Their first sync with the Steadfast was a revelation. The machine-mind was older, simpler, but solid. It didn't yearn for grace; it stood. Ryosuke's sync settled at a comfortable 68%, the mech's stubborn resilience meshing well with his own unshakable core.
They ran drills as a full team. Sera, in the primary gunner seat, learned to sync her pyrokinetic pulses with the plasma cannons, creating "sunfire rounds" that burned hotter and longer. Chen, on sensors and comms, became the nerve center, his speed-of-thought processing filtering data for everyone. Varg managed power distribution and close-in defense, his augmented strength perfect for operating the mech's massive, hydraulic crushing fists. Aris, on secondary systems and backup, used his telekinesis to stabilize the mech's footing or subtly alter the trajectory of incoming fire.

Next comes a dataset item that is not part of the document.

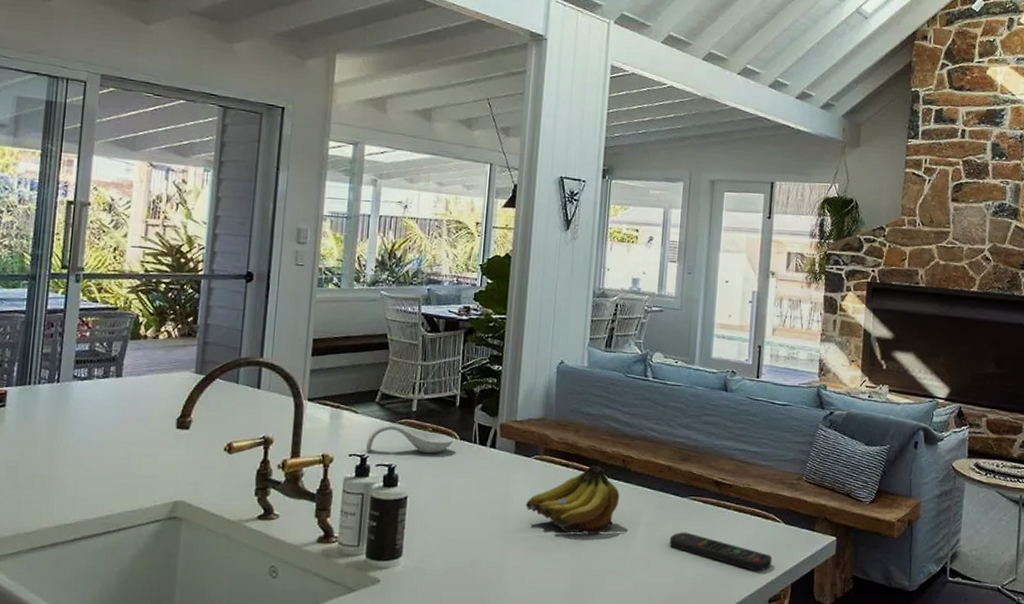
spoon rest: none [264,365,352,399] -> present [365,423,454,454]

And Ryosuke piloted. He didn't just move the Steadfast; he breathed with it. His Limitless technique, when channeled through the Jaeger's systems, didn't just create personal barriers. He could project larger, weaker fields—enough to deflect artillery shrapnel or slow a charging beast. He was learning to scale his power through the amplifier of the machine.
After a successful drill where they defeated a simulated Category III Kaiju, they stood in the hangar bay, the Steadfast cooling behind them with metallic ticks and hisses. They were covered in sweat and hydraulic fluid, but they were grinning—even Varg.
Sera looked up at the silent, towering form of their mech. "You know… it feels less like a machine and more like a… a really big, grumpy friend."
Chen laughed. "A friend that can step on cities."
"A friend that stands between cities and what wants to eat them," Aris corrected softly.
Varg grunted, which from him was the equivalent of a heartfelt agreement.
Ryosuke looked at them—Sera with her controlled fire, Chen with his glimpsed futures, Varg with his refined strength, Aris with his unshakable will. They were no longer just cadets assigned to him. They were his unit. His found family in this mad, multiversal war.
The narcissistic part of him, the part that gloried in his own power and beauty, was still there. But it was being slowly, inexorably joined by something deeper. A sense of responsibility. A loyalty that went beyond orders.
He would win this competition. Not just for himself, or for the System's objectives. For them. To give them a future worth fighting for.
As they walked back to the barracks, the sun setting behind the academy spires, Ryosuke's System displayed a final, simple message for the day.
[Team Bond Established: 'Obsidian'. Cohesion: 89%. Status: Battle-Ready.]
[Objective: Terra Prime Championship. Probability of Success (Calculated with team variables): 94.7%.]
The numbers were good. But as he felt the tired, companionable silence of his team around him, he knew the success wouldn't be in the victory alone. It would be in who stood with him when he claimed it.
The fractals of his training were resolving into a clear, unbreakable pattern: he was not a solitary weapon. He was the heart of a storm. And together, they were ready to unleash it.